Detailed Description:
The text outlines updates related to the new release of the LLM, particularly focusing on the Claude 3.7 Sonnet model. Here are the major points of interest:
– **New Features in Claude 3.7 Sonnet**:
– Introduction of options like `-o thinking 1` and `-o thinking_budget X` that facilitate extended reasoning capabilities.
– The output limit in extended thinking mode has been significantly increased to 128,000 tokens, which is 15 times more than the previous model’s limit of 8,192 tokens.
– The input limit has been set at 200,000 tokens, exceeding many contemporary models.
– **Implementation Challenges**:
– Initial attempts at implementing visible thinking tokens encountered challenges due to the model’s inability to differentiate token types.
– A more straightforward approach was adopted to ensure timely support for the new model.
– **Cost and Performance**:
– Running complex prompts can be costly and time-consuming. The example provided demonstrated a task that cost approximately $1.72 and took nearly 27 minutes to execute.
– **Additional Updates**:
– The 3.5 Haiku model has added support for image inputs, addressing a previous limitation.
– The release notes also include bug fixes that pertain to conversation continuation and database logging issues.
Key Insights for Security and Compliance Professionals:
– **Extended Output Capabilities**: The increase in output token limits and the ability to process extensive data sets opens new avenues for applications in compliance and governance tasks, where large amounts of information need to be gathered and assessed.

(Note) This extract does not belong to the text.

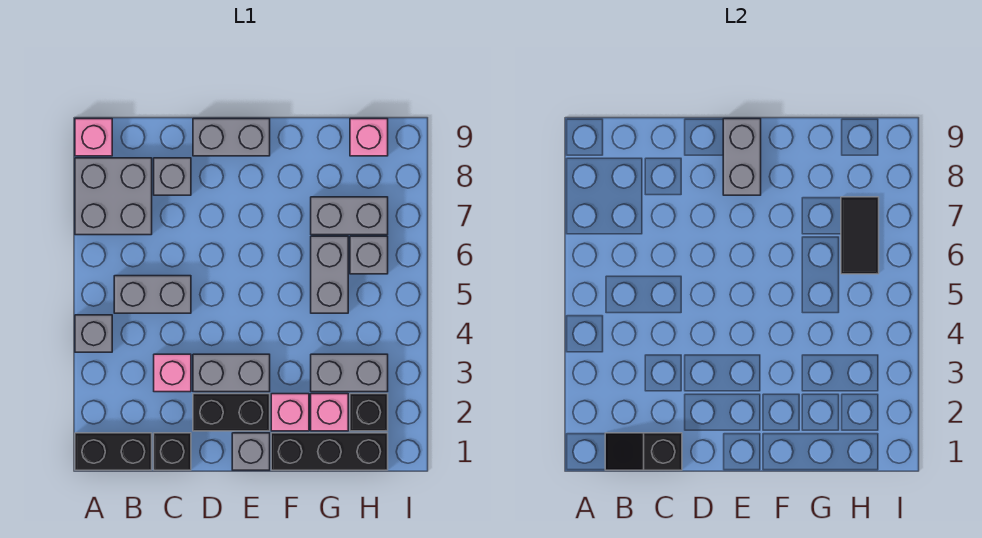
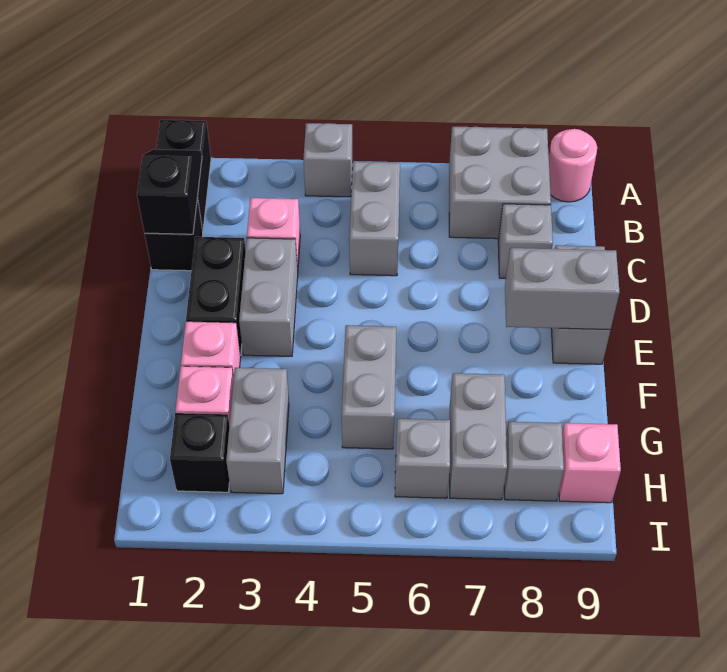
pink 1x1 brick [75,119,112,156] -> pink 1x1 round brick [549,129,597,202]
grey 1x1 brick [232,433,270,470] -> grey 1x1 brick moved to [504,422,564,501]
black 1x3 brick [271,433,388,470] -> none
grey 1x2 brick [311,236,348,313] -> grey 1x2 brick turned to [342,325,396,449]
black 1x2 tile [841,197,879,274] -> none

– **Generative AI Concerns**: With enhanced generative capabilities come new security risks. Monitoring how data is generated, logged, and used will be important for compliance with data privacy laws and regulations.
– **Audit and Logging Considerations**: The noted bugs related to logging suggest the importance of robust auditing mechanisms — particularly when working with LLMs that can process large amounts of sensitive information.
Overall, Claude 3.7 Sonnet represents a significant leap in the capabilities of LLMs, both in output volume and reasoning capabilities, warranting close attention from security, privacy, and compliance experts, particularly as the use of AI in sensitive contexts grows.